I guess everyone prefers to ride plastic bikes these days ?!


----------



## tarwheel2 (Jul 7, 2005)

I "owned" an Arcoboleno briefly. Bought it in an eBay auction, but ended up returning to the seller. It had been damaged in an accident, which the seller didn't disclose beforehand, but he did refund my money after I returned it.

From my examination of the frame, it was similar to a Corsa or MX Leader in geometry but apparently lighter. It's made from Columbus Neuron steel, not Neutron. The tubes are larger diameter than a typical Merckx steel.

I never rode the frame, but I see no reason why it wouldn't handle and ride very similar to a Corsa or MX Leader.


----------



## Kenacycle (May 28, 2006)

yeah i think so. 

Last week I had a chance to ride with someone with a full carbon fiber bike with carbon fiber aero wheels. And this is the very first time I rode with anyone in years.. so it's my first time hearing how these plastic bikes sound like; and man it sounds just like plastic. The bike was so noisy with the carbon fiber "clacking:" sound. In contrast, my solid steel Merckx was quiet and smooth.

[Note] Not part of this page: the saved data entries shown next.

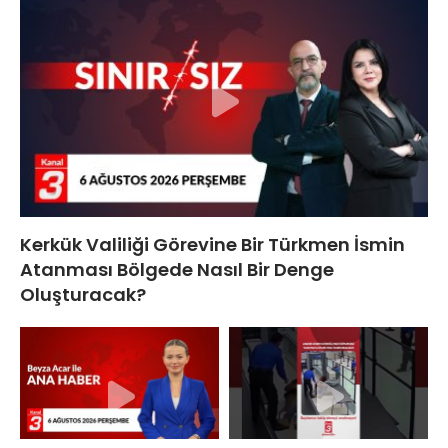
Kerkük Valiliği Görevine Bir Türkmen İsmin
Atanması Bölgede Nasıl Bir Denge
Oluşturacak?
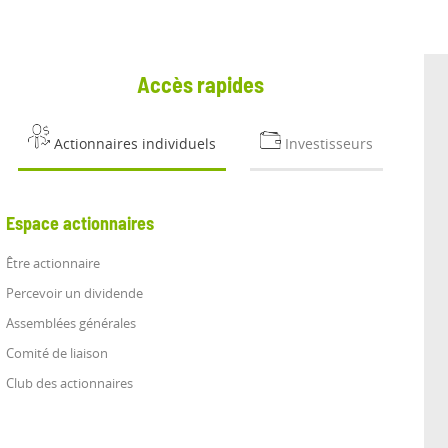
Accès rapides
Actionnaires individuels
Investisseurs
Espace actionnaires
Être actionnaire
Percevoir un dividende
Assemblées générales
Comité de liaison
Club des actionnaires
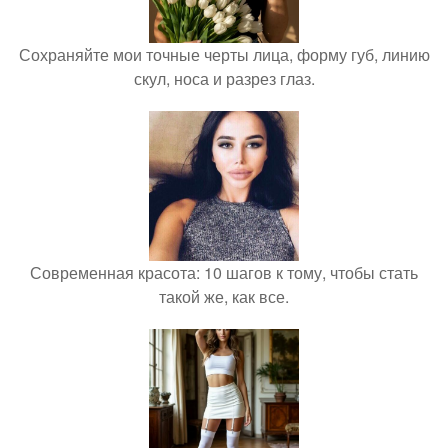
Сохраняйте мои точные черты лица, форму губ, линию
скул, носа и разрез глаз.
Современная красота: 10 шагов к тому, чтобы стать
такой же, как все.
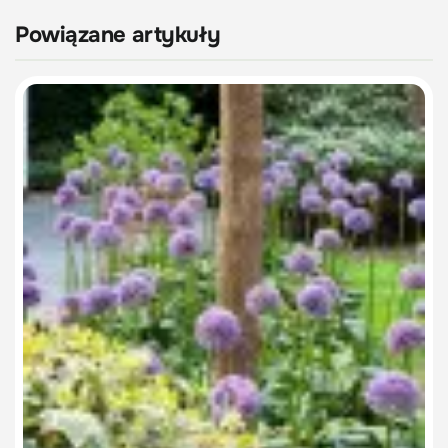
Powiązane artykuły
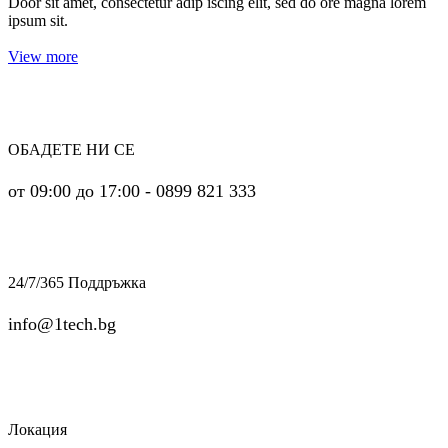
Door sit amet, consectetur adip iscing elit, sed do ore magna lorem
ipsum sit.
View more
ОБАДЕТЕ НИ СЕ
от 09:00 до 17:00 - 0899 821 333
24/7/365 Поддръжка
info@1tech.bg
Локация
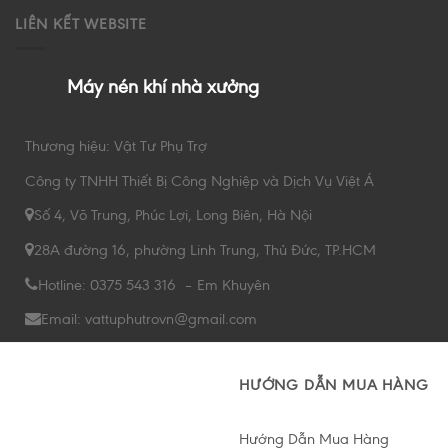
LIÊN KẾT WEBSITE
Máy nén khí nhà xưởng
Thương hiệu: Vật Tư Phụ Trợ
Công ty TNHH Thiết Bị Công Nghiệp và Dịch Vụ Việt Á
Số 4, Võ Trung, Phúc Lợi, Long Biên, Hà Nội
28A đường 16, phường Linh Trung, Thủ Đức, TP.HCM
Hotline: 0375 543 316 – Em Khuyên
Email: vattuphutrovn@gmail.com
HƯỚNG DẪN MUA HÀNG
Hướng Dẫn Mua Hàng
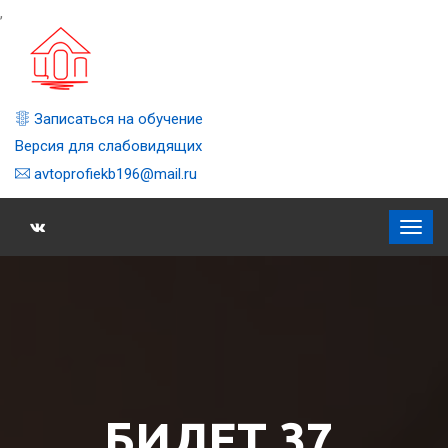
,
Записаться на обучение
Версия для слабовидящих
avtoprofiekb196@mail.ru
БИЛЕТ 37,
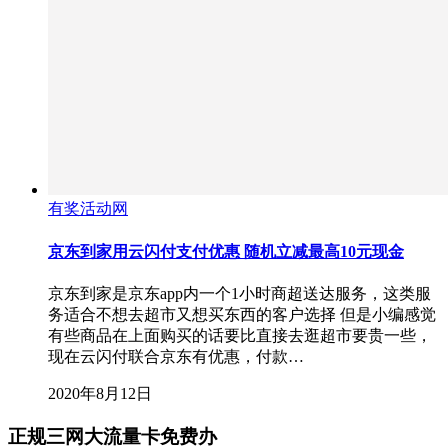
有奖活动网
京东到家用云闪付支付优惠 随机立减最高10元现金
京东到家是京东app内一个1小时商超送达服务，这类服
务适合不想去超市又想买东西的客户选择 但是小编感觉
有些商品在上面购买的话要比直接去逛超市要贵一些，
现在云闪付联合京东有优惠，付款…
2020年8月12日
正规三网大流量卡免费办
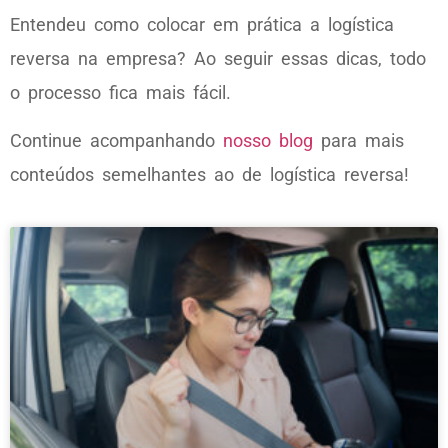
Entendeu como colocar em prática a logística
reversa na empresa? Ao seguir essas dicas, todo
o processo fica mais fácil.
Continue acompanhando
nosso blog
para mais
conteúdos semelhantes ao de logística reversa!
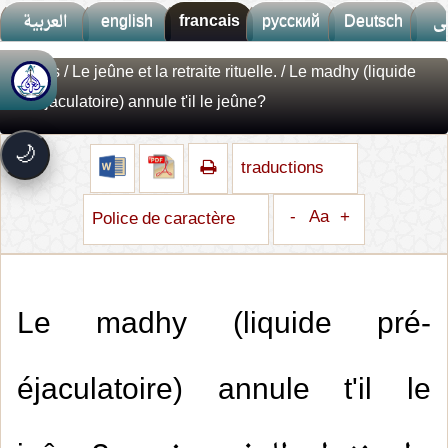
العربية
english
francais
русский
Deutsch
ى
Fatwas
/
Le jeûne et la retraite rituelle.
/ Le madhy (liquide
🚀
جديد الموقع!
pré-éjaculatoire) annule t'il le jeûne?
تعرف على أحدث المميزات
سرعة فائقة
⚡
🌙
تحميل أسرع بـ 3× من قبل
traductions
تصميم جديد كلياً
🎨
واجهة أكثر أناقة وسهولة
-
Aa
+
Police de caractère
إشعارات ذكية
🔔
تتابع كل جديد بخطوة واحدة
Le madhy (liquide pré-
éjaculatoire) annule t'il le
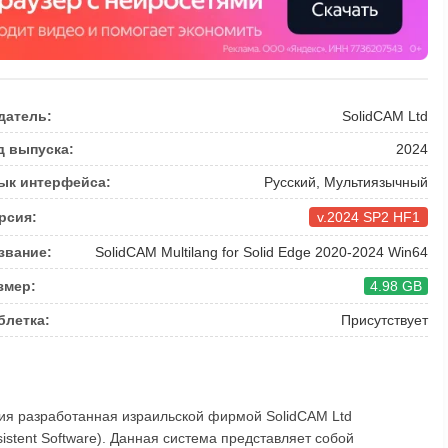
датель:
SolidCAM Ltd
д выпуска:
2024
ык интерфейса:
Русский, Мультиязычный
рсия:
v.2024 SP2 HF1
звание:
SolidCAM Multilang for Solid Edge 2020-2024 Win64
змер:
4.98 GB
блетка:
Присутствует
ия разработанная израильской фирмой SolidCAM Ltd
stent Software). Данная система представляет собой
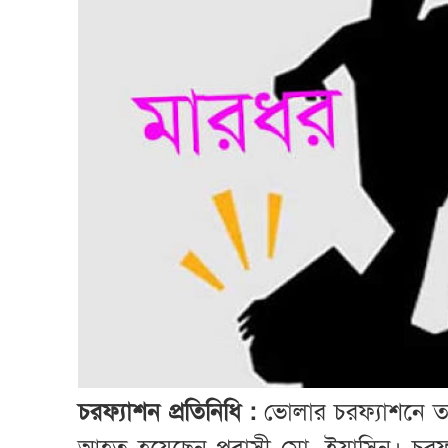
চরফ্যাশন প্রতিনিধি :
ভোলার চরফ্যাশনে তালা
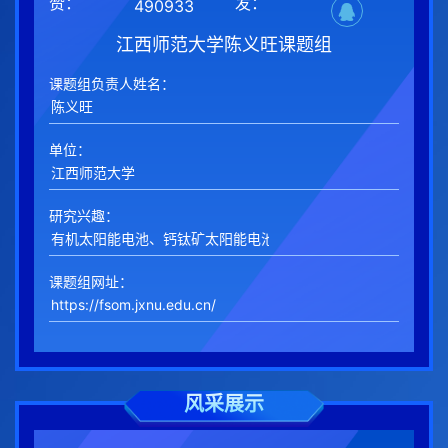
赞：
发：
490933
江西师范大学陈义旺课题组
课题组负责人姓名：
单位：
研究兴趣：
课题组网址：
风采展示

I can't see how his carbon fiber bike can outlast my Merckx. I feel the carbon fiber bikes are just disposable bikes that are mass produced with the intention you'll ride for a couple years and get rid of it, whereas a quality steel bike can be cherished and even passed on to your kids. In the old days bikes and parts were built to last for years or a generation. Sadly, fine craftsmanship is taken over by technology


----------



## jroden (Jun 15, 2004)

I had my new leader out the other morning at sunrise and it was just pouring rain, just me and my headlight and little blinkey taillight and not even a car on the road. I bought the Leader over the winter to replace my rusted Corsa, but mostly as a second bike due to its weight. My light bike is hanging off a nail in the garage still, I use the Leader for crits, hilly road races, training on all kinds of roads, I'm just hooked on the way the bike feels and the way I sit so far back of the bottom bracket. It is a great riding bike and built to last. I have a hard time getting excited about carbon bikes also. You can do ANYTHING with these bikes, even pull a rickshaw!


----------



## SLedoux (Feb 10, 2006)

for me it's strange that there is a huge scene that likes vintage or retro mtb's (and that people are paying a lot of money for some bikes & parts but aren't for nice vintage roadbikes). maybe we are avantgarde ?
it's like the roadbikescene is all about weight & performance. things like feel and durability seen not important. my lbs told me that people are not interested if he tells them that a nice ti frame will last a lifetime...


----------